__ACTIVITY__.
Go through the listing below, count the lines that contain "Page", and state the number alone.

__RECORDS PROVIDED__.
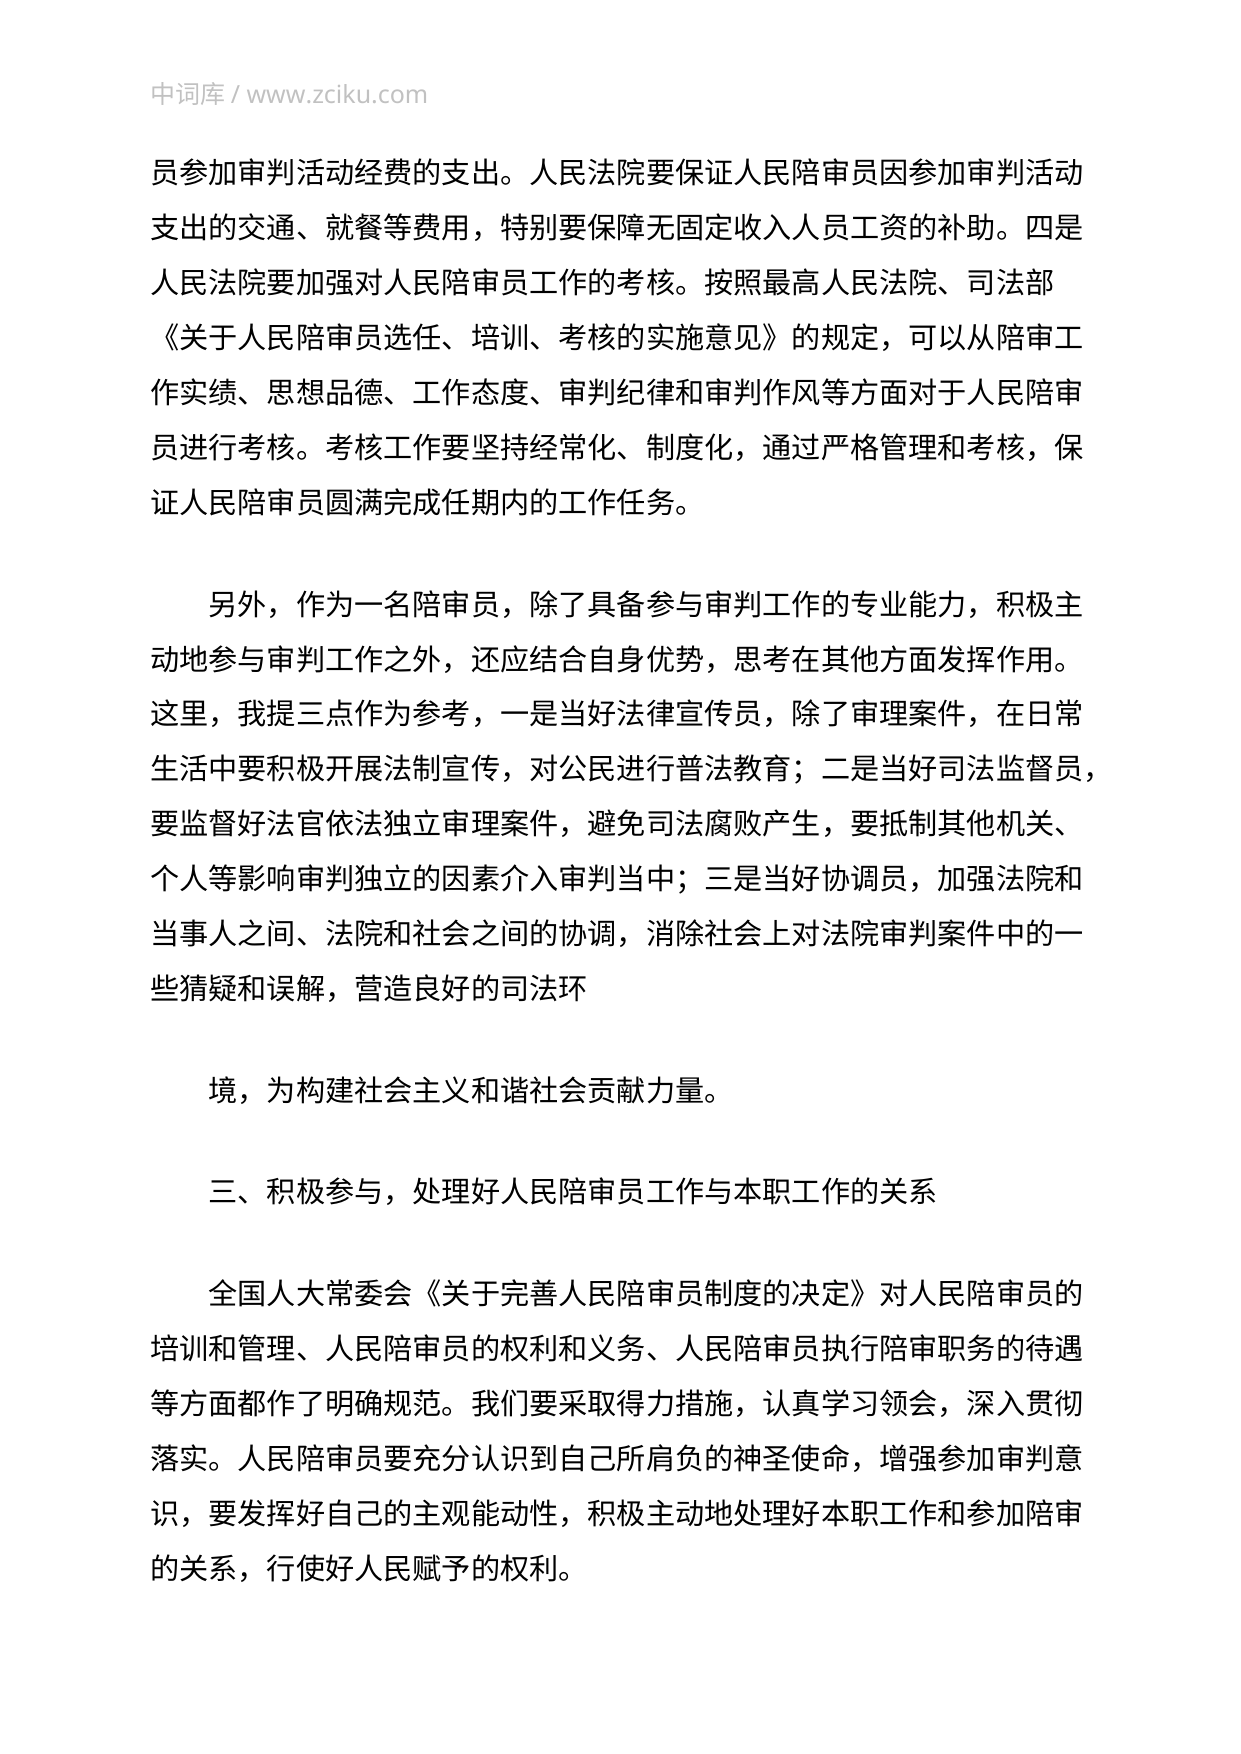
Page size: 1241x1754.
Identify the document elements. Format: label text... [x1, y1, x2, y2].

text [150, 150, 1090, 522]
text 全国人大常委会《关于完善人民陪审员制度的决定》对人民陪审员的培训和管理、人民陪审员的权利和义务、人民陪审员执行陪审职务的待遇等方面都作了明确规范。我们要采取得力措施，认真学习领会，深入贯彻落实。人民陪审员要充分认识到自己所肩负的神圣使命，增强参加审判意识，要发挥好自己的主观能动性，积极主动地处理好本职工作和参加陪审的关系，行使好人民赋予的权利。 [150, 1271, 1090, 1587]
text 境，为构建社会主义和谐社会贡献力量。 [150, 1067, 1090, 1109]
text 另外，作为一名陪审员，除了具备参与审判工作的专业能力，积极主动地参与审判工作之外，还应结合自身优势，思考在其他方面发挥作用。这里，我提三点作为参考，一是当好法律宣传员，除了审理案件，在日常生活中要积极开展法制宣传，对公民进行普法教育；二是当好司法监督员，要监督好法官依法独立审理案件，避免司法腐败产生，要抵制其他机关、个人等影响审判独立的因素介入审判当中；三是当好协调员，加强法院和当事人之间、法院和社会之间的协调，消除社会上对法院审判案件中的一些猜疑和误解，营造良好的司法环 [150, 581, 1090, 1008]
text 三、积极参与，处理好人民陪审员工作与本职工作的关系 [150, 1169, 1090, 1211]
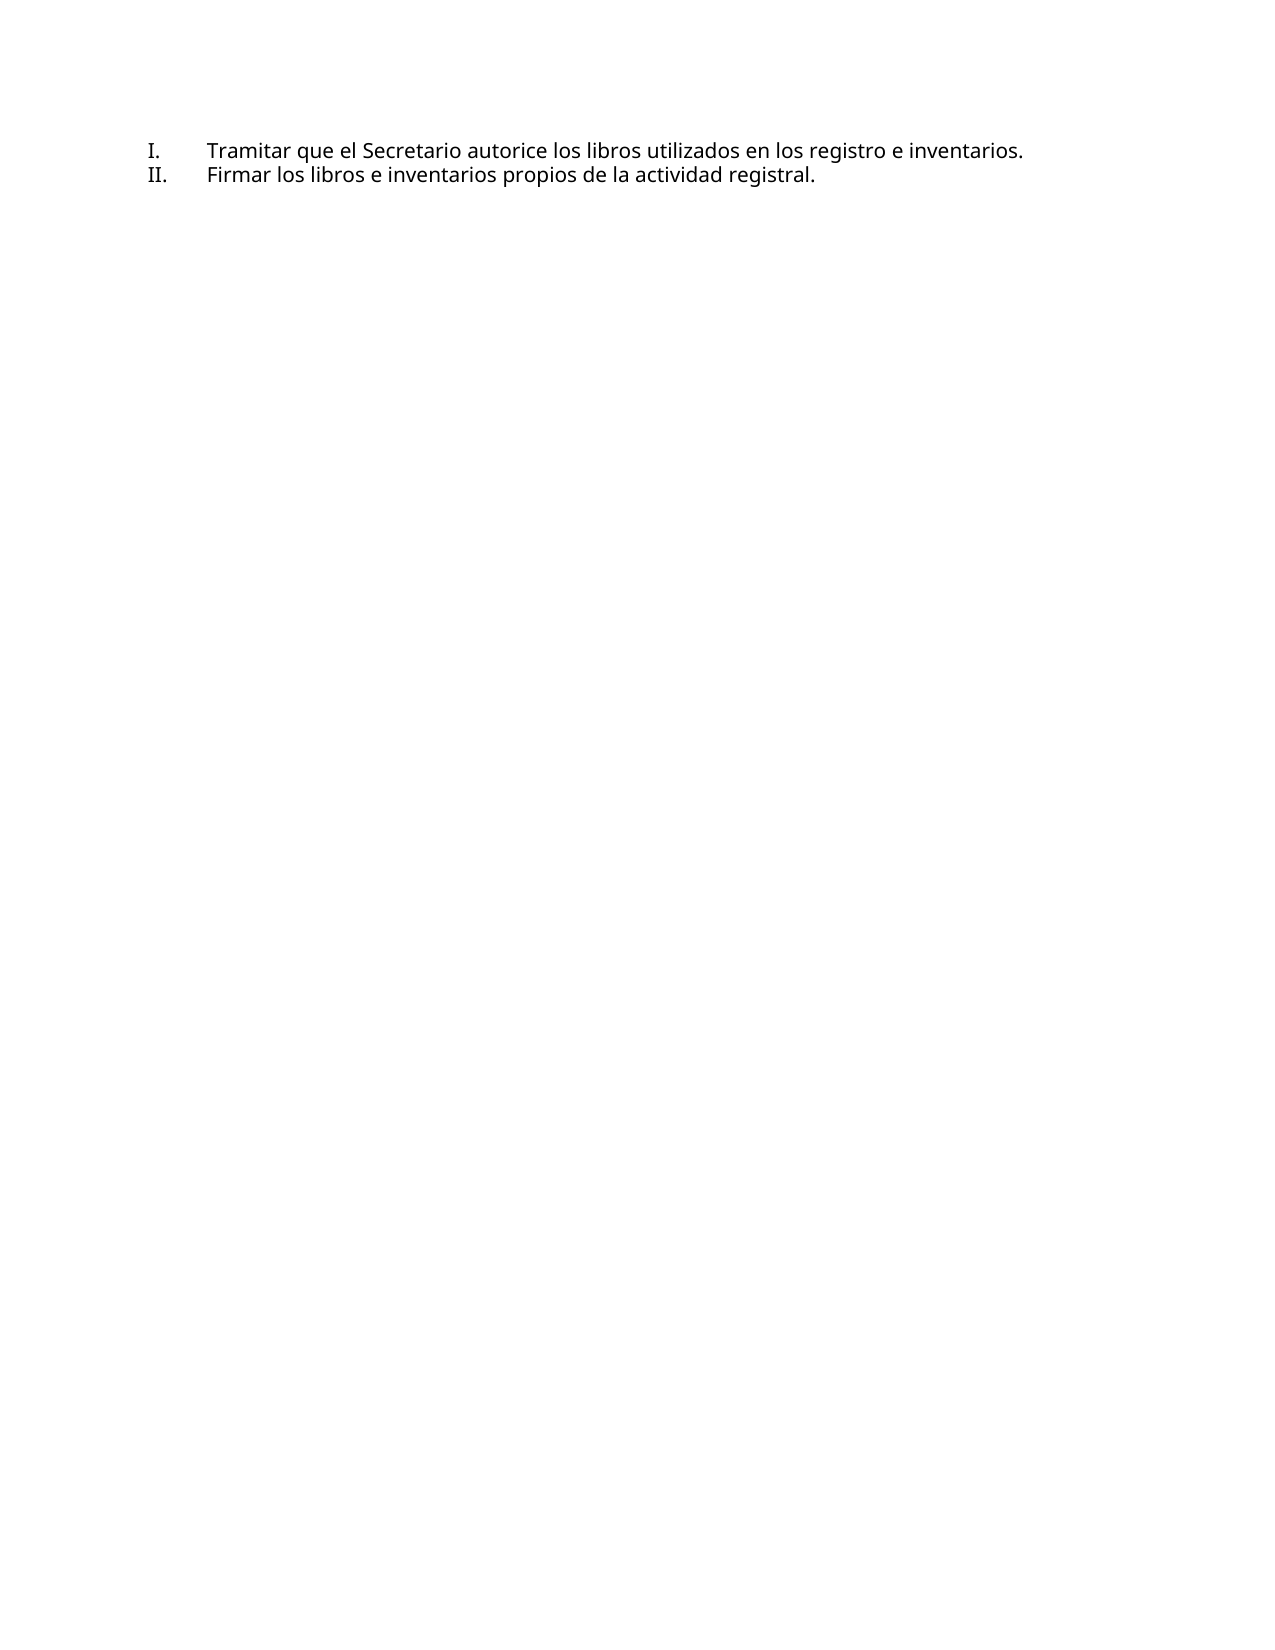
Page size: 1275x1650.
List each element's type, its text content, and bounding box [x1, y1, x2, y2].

__OUTPUT FOR THIS TASK__.
2